Class Exercise 2 - Lobbying for Women's Rights
Ask students to volunteer to participate in a role play exercise. Assign one set of students to be women's rights advocates lobbying for a bill to increase women's job opportunities and another set of students to be legislators.
Questions to class:
a. What were the most effective arguments the women's rights advocates
b. Why did the legislators agree to support or decide to oppose the legislation?
c. What further steps can the women's rights advocates take to win the legislator's support?
· The Feminist Chronicles (pp. 150-156)
Goal: Students will examine current campaigns for women's equality, identifying future goals of the feminist movement and remaining obstacles to women's equality.
1. Review homework assignment. Discuss inequalities between women and men and boys and girls that students have identified.
2. Describe the areas in which women still need to achieve equality with men.

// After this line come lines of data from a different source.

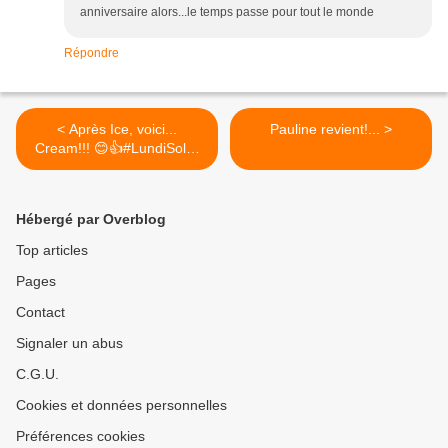
anniversaire alors...le temps passe pour tout le monde
Répondre
< Après Ice, voici...
Pauline revient!... >
Cream!!! 😊👍#LundiSoleil
#SunnyMonday
Hébergé par Overblog
Top articles
Pages
Contact
Signaler un abus
C.G.U.
Cookies et données personnelles
Préférences cookies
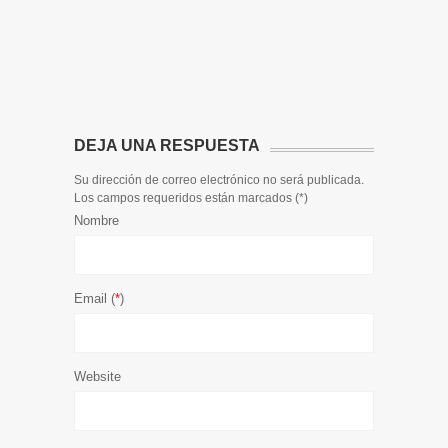
Toda la 
𝟭𝟮𝗲𝗻𝗱𝗶𝗴
El informa
participaci
DEJA UNA RESPUESTA
Su dirección de correo electrónico no será publicada.
Los campos requeridos están marcados (
*
)
Nombre
Email (
*
)
Website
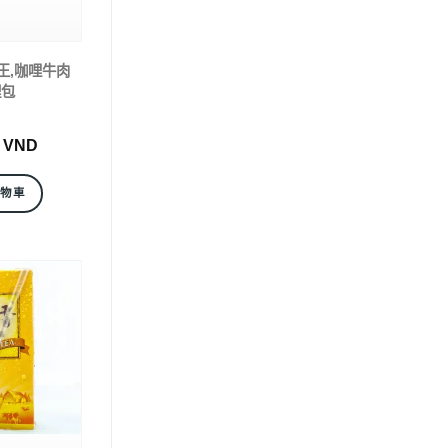
味王,咖哩牛肉
理包
0
VND
購物車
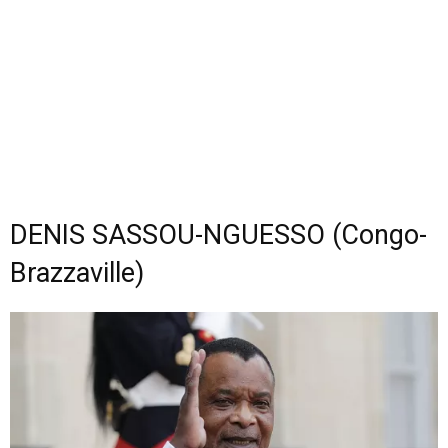
DENIS SASSOU-NGUESSO (Congo-
Brazzaville)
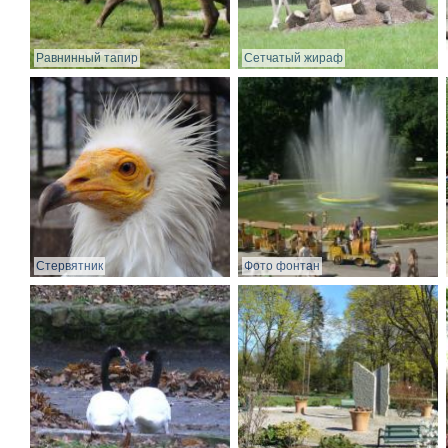
Равнинный тапир
Сетчатый жираф
Стервятник
Фото фонтан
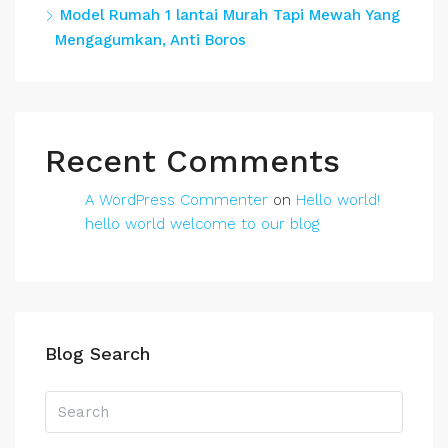
Model Rumah 1 lantai Murah Tapi Mewah Yang
Mengagumkan, Anti Boros
Recent Comments
A WordPress Commenter
on
Hello world!
hello world welcome to our blog
Blog Search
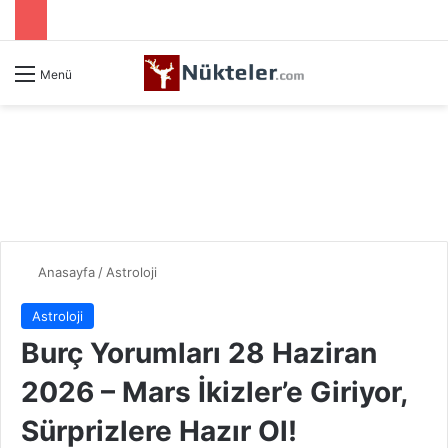
Menü
Anasayfa
/
Astroloji
Astroloji
Burç Yorumları 28 Haziran
2026 – Mars İkizler’e Giriyor,
Sürprizlere Hazır Ol!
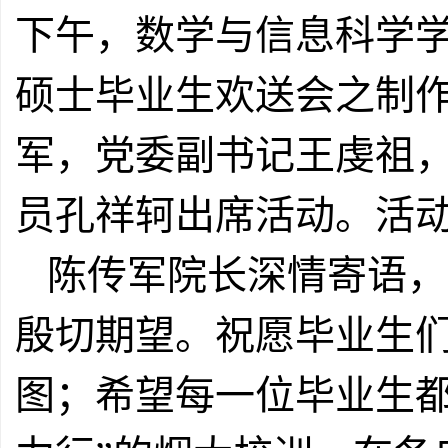
下午，数学与信息科学学院
硕士毕业生欢送会之制
军，党委副书记王虔祖
员孔祥轲出席活动。活
陈传军院长深情寄语，
殷切期望。祝愿毕业生
图；希望每一位毕业生都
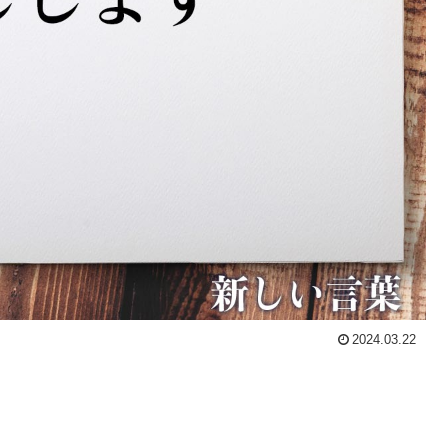
2024.03.22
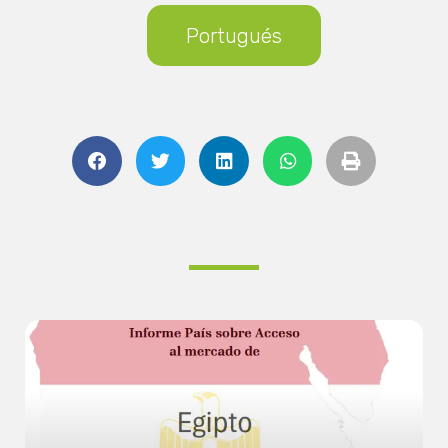
Portugués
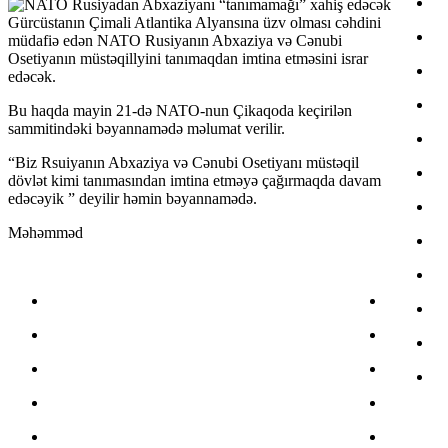
Gürcüstanın Çimali Atlantika Alyansına üzv olması cəhdini
müdafiə edən NATO Rusiyanın Abxaziya və Cənubi
Osetiyanın müstəqillyini tanımaqdan imtina etməsini israr
edəcək.
Bu haqda mayin 21-də NATO-nun Çikaqoda keçirilən
sammitindəki bəyannamədə məlumat verilir.
“Biz Rsuiyanın Abxaziya və Cənubi Osetiyanı müstəqil
dövlət kimi tanımasından imtina etməyə çağırmaqda davam
edəcəyik ” deyilir həmin bəyannamədə.
Məhəmməd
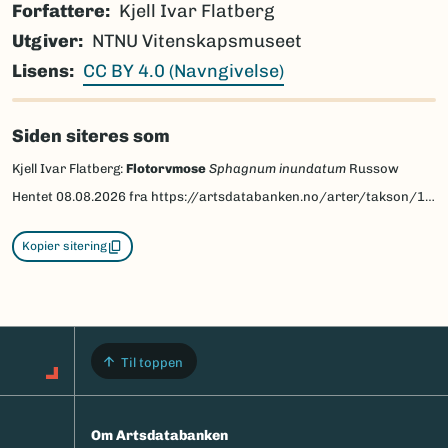
Forfattere
Kjell Ivar Flatberg
Utgiver
NTNU Vitenskapsmuseet
Lisens
CC BY 4.0 (Navngivelse)
Siden siteres som
Kjell Ivar Flatberg:
Flotorvmose
Sphagnum inundatum
Russow
Hentet
08.08.2026
fra https://artsdatabanken.no/arter/takson/188855/beskrivelse
Kopier sitering
Til toppen
Om Artsdatabanken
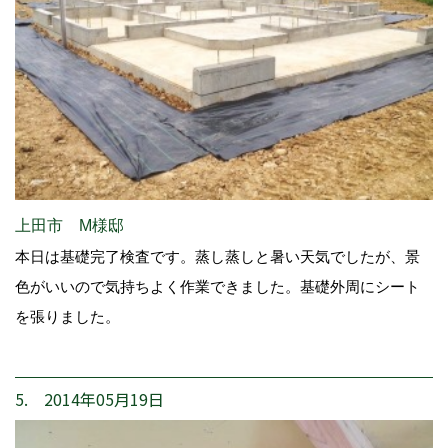
上田市 M様邸
本日は基礎完了検査です。蒸し蒸しと暑い天気でしたが、景
色がいいので気持ちよく作業できました。基礎外周にシート
を張りました。
5. 2014年05月19日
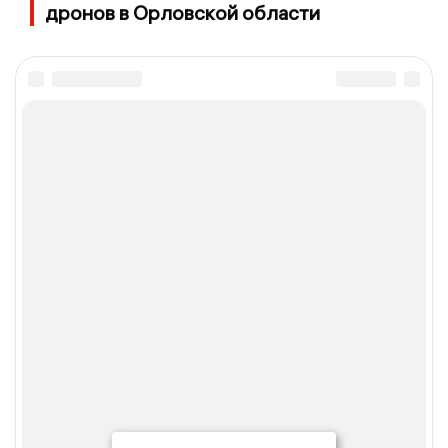
дронов в Орловской области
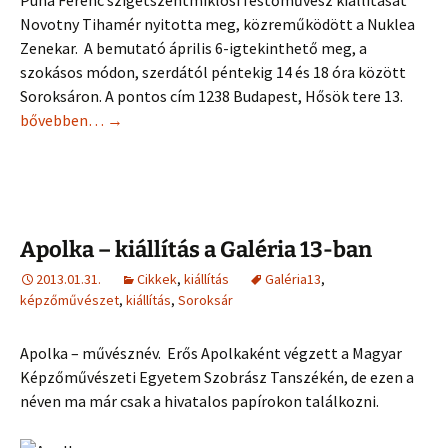
Puha Ferenc szigetszentmiklósi festőművész kiállítását
Novotny Tihamér nyitotta meg, közreműködött a Nuklea
Zenekar. A bemutató április 6-igtekinthető meg, a
szokásos módon, szerdától péntekig 14 és 18 óra között
Soroksáron. A pontos cím 1238 Budapest, Hősök tere 13.
Puha Ferenc képei a Galéria 13-ban
bővebben…
→
Apolka – kiállítás a Galéria 13-ban
2013.01.31.
Cikkek
,
kiállítás
Galéria13
,
képzőművészet
,
kiállítás
,
Soroksár
Apolka – művésznév. Erős Apolkaként végzett a Magyar
Képzőművészeti Egyetem Szobrász Tanszékén, de ezen a
néven ma már csak a hivatalos papírokon találkozni.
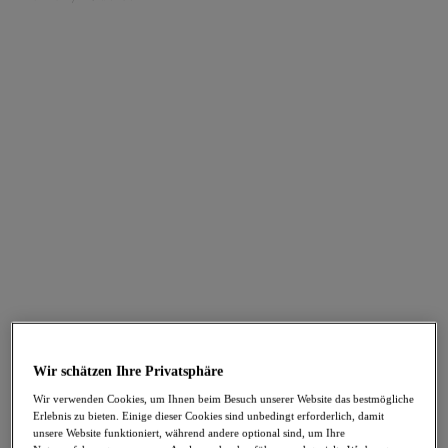
FILTER
Die Ergebnisse werden bei der Auswahl automatisch aktualisiert.
Filter hinzufügen
Sortieren nach
Anzahl der Produkte pro Sei
270
Artikel gefunden
Sunshine Cove
Morgan
-40%
-40%
Gemoldetes Tankini-
Stretch-BH mit
Oberteil
Unterbrustband
Wir schätzen Ihre Privatsphäre
Aqua
Sicilia
Wir verwenden Cookies, um Ihnen beim Besuch unserer Website das bestmögliche
50,97 €
37,77 €
war 84,95 €
war 62,95 €
Erlebnis zu bieten. Einige dieser Cookies sind unbedingt erforderlich, damit
unsere Website funktioniert, während andere optional sind, um Ihre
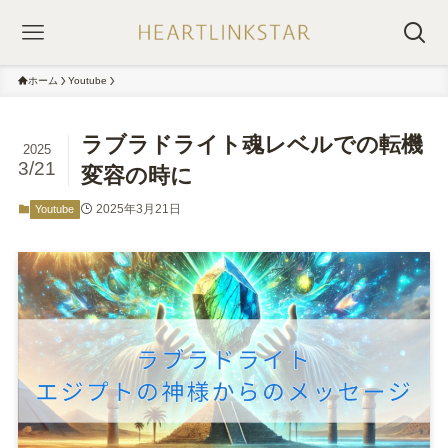
ホーム
Youtube
ラブラドライト魂レベルでの転機
2025
3/21
変容の時に
2025年3月21日
Youtube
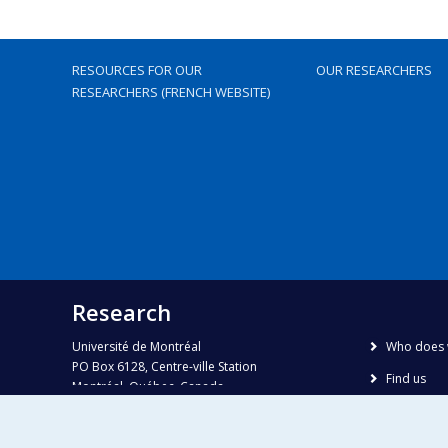
RESOURCES FOR OUR
OUR RESEARCHERS
RESEARCHERS (FRENCH WEBSITE)
Research
Université de Montréal
Who does 
PO Box 6128, Centre-ville Station
Find us
Montréal, Québec, Canada
H3C 3J7
Site map
Accessibili
Phone : 514 343-6111, #38492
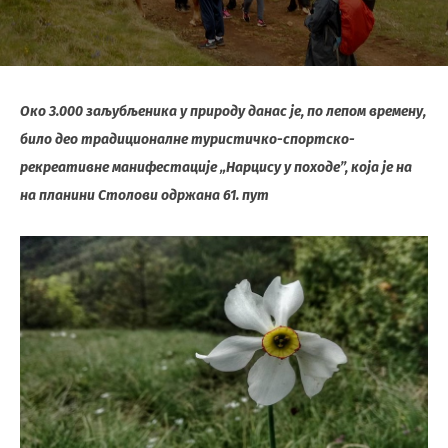
Око 3.000 заљубљеника у природу данас је, по лепом времену,
било део традиционалне туристичко-спортско-
рекреативне манифестације „Нарцису у походе”, која је на
на планини Столови одржана 61. пут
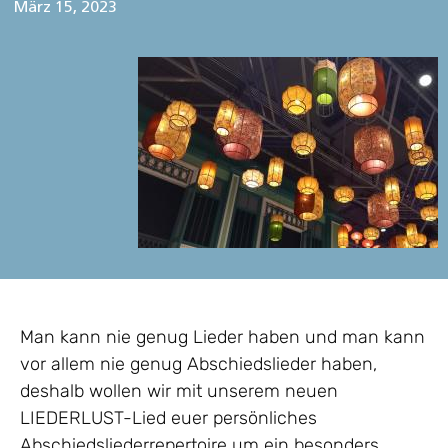
März 15, 2023
Man kann nie genug Lieder haben und man kann
vor allem nie genug Abschiedslieder haben,
deshalb wollen wir mit unserem neuen
LIEDERLUST-Lied euer persönliches
Abschiedsliederrepertoire um ein besonders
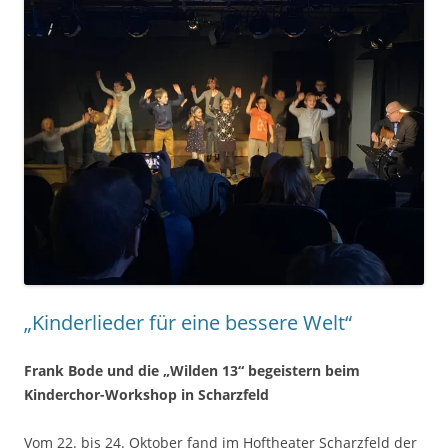
„Kinderlieder für eine bessere Welt“
Frank Bode und die „Wilden 13“ begeistern beim
Kinderchor-Workshop in Scharzfeld
Vom 22. bis 24. Oktober fand im Hoftheater Scharzfeld der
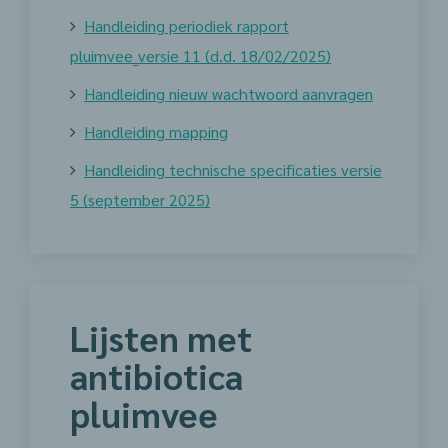
Handleiding periodiek rapport
pluimvee_versie 11 (d.d. 18/02/2025)
Handleiding nieuw wachtwoord aanvragen
Handleiding mapping
Handleiding technische specificaties versie
5 (september 2025)
Lijsten met
antibiotica
pluimvee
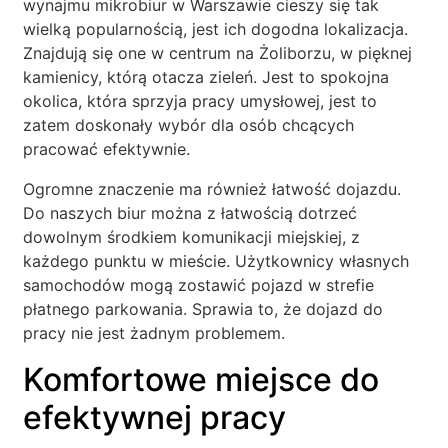
wynajmu mikrobiur w Warszawie cieszy się tak
wielką popularnością, jest ich dogodna lokalizacja.
Znajdują się one w centrum na Żoliborzu, w pięknej
kamienicy, którą otacza zieleń. Jest to spokojna
okolica, która sprzyja pracy umysłowej, jest to
zatem doskonały wybór dla osób chcących
pracować efektywnie.
Ogromne znaczenie ma również łatwość dojazdu.
Do naszych biur można z łatwością dotrzeć
dowolnym środkiem komunikacji miejskiej, z
każdego punktu w mieście. Użytkownicy własnych
samochodów mogą zostawić pojazd w strefie
płatnego parkowania. Sprawia to, że dojazd do
pracy nie jest żadnym problemem.
Komfortowe miejsce do
efektywnej pracy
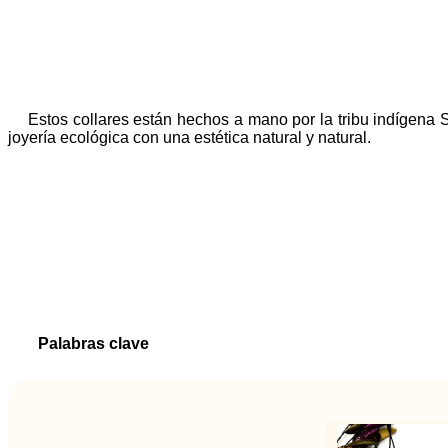
Estos collares están hechos a mano por la tribu indígen
joyería ecológica con una estética natural y natural.
Palabras clave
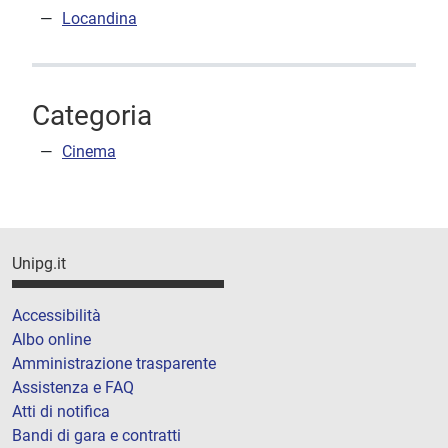
Locandina
Categoria
Cinema
Unipg.it
Accessibilità
Albo online
Amministrazione trasparente
Assistenza e FAQ
Atti di notifica
Bandi di gara e contratti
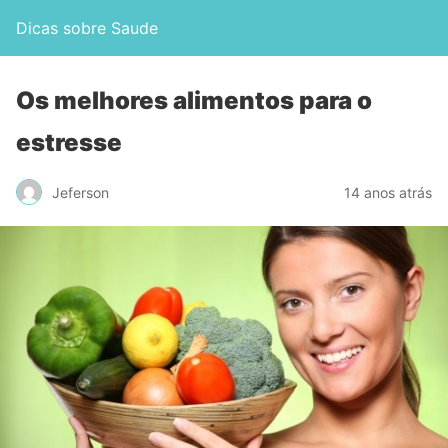
Dicas sobre Saude
Os melhores alimentos para o
estresse
Jeferson
14 anos atrás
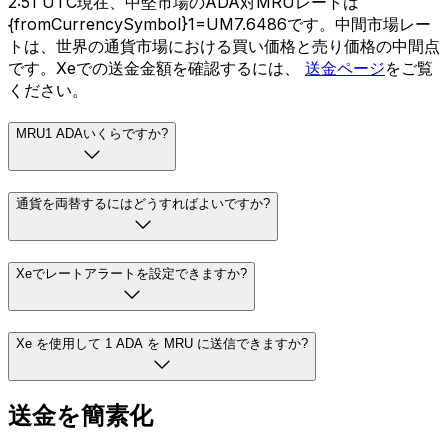
2:51 UTC現在、中堅市場のADA対MRUレートは
{fromCurrencySymbol}1=UM7.6486です。中間市場レー
トは、世界の通貨市場における買い価格と売り価格の中間点
です。Xeでの送金金額を確認するには、
送金ページ
をご覧
ください。
MRU1 ADAいくらですか?
通貨を両替するにはどうすればよいですか?
Xeでレートアラートを設定できますか?
Xe を使用して 1 ADA を MRU に送信できますか?
送金を簡素化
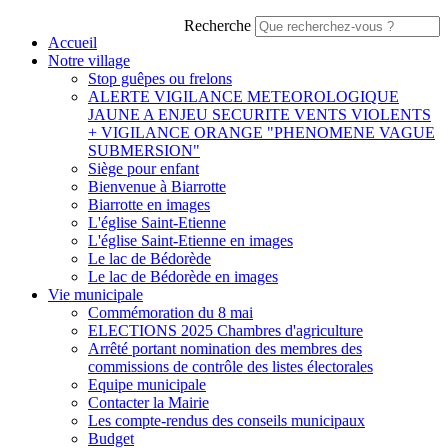
Recherche
Accueil
Notre village
Stop guêpes ou frelons
ALERTE VIGILANCE METEOROLOGIQUE
JAUNE A ENJEU SECURITE VENTS VIOLENTS
+ VIGILANCE ORANGE "PHENOMENE VAGUE
SUBMERSION"
Siège pour enfant
Bienvenue à Biarrotte
Biarrotte en images
L'église Saint-Etienne
L'église Saint-Etienne en images
Le lac de Bédorède
Le lac de Bédorède en images
Vie municipale
Commémoration du 8 mai
ELECTIONS 2025 Chambres d'agriculture
Arrêté portant nomination des membres des
commissions de contrôle des listes électorales
Equipe municipale
Contacter la Mairie
Les compte-rendus des conseils municipaux
Budget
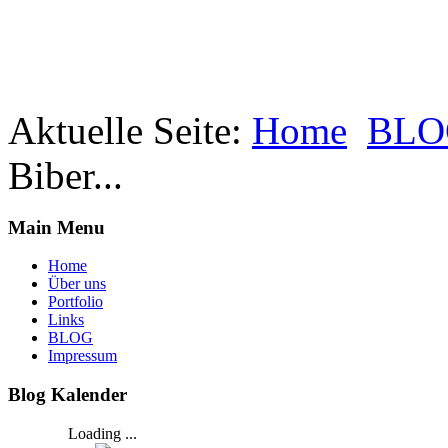
Aktuelle Seite:
Home
BLO
Biber...
Main Menu
Home
Über uns
Portfolio
Links
BLOG
Impressum
Blog Kalender
Loading ...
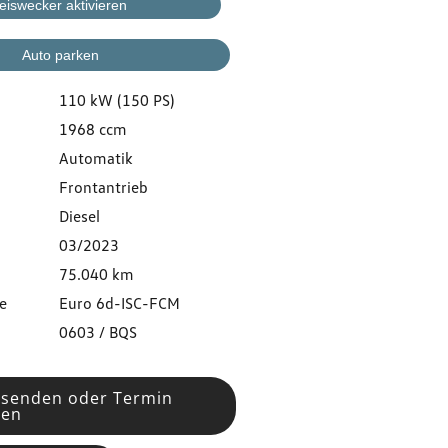
eiswecker aktivieren
Auto parken
110 kW (150 PS)
1968 ccm
Automatik
Frontantrieb
Diesel
03/2023
75.040 km
e
Euro 6d-ISC-FCM
0603 / BQS
 senden oder Termin
ren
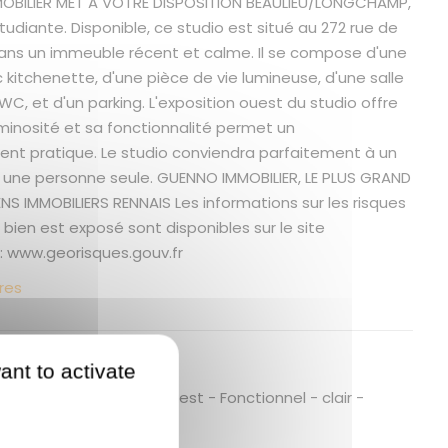
OBILIER MET A VOTRE DISPOSITION BEAULIEU/LONGCHAMP,
udiante. Disponible, ce studio est situé au 272 rue de
ans un immeuble récent et calme. Il se compose d'une
 kitchenette, d'une pièce de vie lumineuse, d'une salle
C, et d'un parking. L'exposition ouest du studio offre
uminosité et sa fonctionnalité permet un
 pratique. Le studio conviendra parfaitement à un
 une personne seule. GUENNO IMMOBILIER, LE PLUS GRAND
NS IMMOBILIERS RENNAIS Les informations sur les risques
bien est exposé sont disponibles sur le site
: www.georisques.gouv.fr
res
 bien
ant to activate
cent - Calme - Expo ouest - Fonctionnel - clair -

· Pay, hiring, and promotion.
· Safe access to abortion clinics free of violence.
· Easily available birth control and abortion services.
· Election of women to political office.
· Top management positions in business.
· Ending violence against women, both inside and outside the home.
· Strengthening affirmative action programs to increase the numbers of women and minorities in all fields such as police, construction, tenured professors, etc.
3. What are the obstacles to women's equality?
· Employers that benefit from underpaying women workers.
· Women are underrepresented in decision making positions such as in Congress and in corporate board rooms.
· Conservative organizations and religious groups that oppose equality for women beause they fear it will injure the traditional family.
· Enduring sexism, racism, and classism, as well as bias on the basis of sexual orientation or disability.
4. Discuss examples of discrimination against women or of sexism that you have experienced or observed.
a. Who was affected by this discrimination?
b. How did you and others respond?
c. What action could you take to change the situation?
d. What do you think is likely to happen if you take this course of action?